Sydney lockouts ditched for one night
Liquor & Gaming NSW has extended trading hours on New Year’s Eve, with hotels, clubs, bars and restaurants able to remain open until 2am on 1 January.
The regulator said that venues can trade until 2am for New Year’s Eve, despite earlier closing times that may normally apply under liquor licences and development consents or approvals. Venues already approved to trade beyond 2am can continue to do so as normal.
The regulator has also confirmed that the Sydney CBD and Kings Cross lockout restriction on patrons being admitted to venues after either 1.30am or 2am does not apply that night.
Last drinks laws will remain in place and normal trading conditions will remain in place for the other dates during the festive season.
Take-away liquor sales and home delivery times remain unchanged for New Year’s Eve and will continue to cease across NSW by 11pm.
AHA NSW Director of Liquor and Policing John Green welcomed the move, telling TheShout: “The removal of the lockout on New Year’s Eve is a common-sense move that has been in place for a few years now.
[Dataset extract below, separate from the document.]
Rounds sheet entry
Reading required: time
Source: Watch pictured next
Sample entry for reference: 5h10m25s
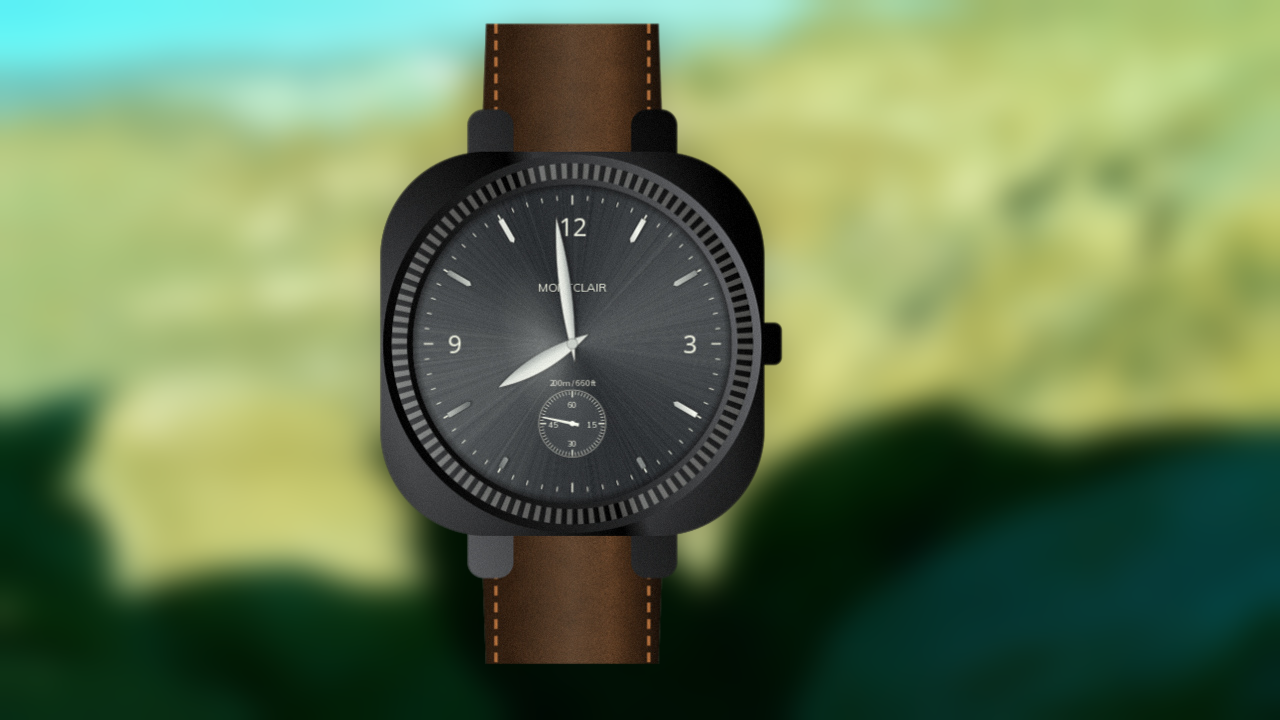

“With the fireworks finishing at 12.30am and the large number of people in the city to enjoy them, many people just don’t have time to get into a venue before the lockout would kick in.
“Traditionally, police are generally pleased with crowd behaviour on New Year’s Eve, and with extra staff and security on venues expect that trend to continue this year.”
Liquor & Gaming NSW also said that its inspectors will have a strong presence in venues across the state over the festive season to ensure everyone can enjoy safer nights out.
Venue operators are reminded to be vigilant during busy periods such as Christmas Eve and New Year’s Eve for increased risks of selling alcohol to minors, intoxicated patrons and anti-social behaviour.
Liquor & Gaming NSW Deputy Secretary Paul Newson said inspectors will be monitoring hotels, bars, clubs, nightclubs, bottle shops and party boats.
Areas where inspectors will be active include Sydney’s CBD, eastern suburbs and northern beaches, Newtown and the inner west, Newcastle and the Central Coast.
Inspectors will also be attending music festivals to ensure compliance with event management plans, liquor laws and licence conditions to help reduce alcohol-related harm and other public safety risks.
“We want to ensure safe environments for people to celebrate over the festive season with the lowest possible risk of alcohol-related harm,” Newson said.
“The vast majority of our state’s licensed venues do the right thing and are committed to the responsible service of alcohol.
“The minority of venues that neglect their patrons’ safety and breach liquor laws can expect to face significant penalties.”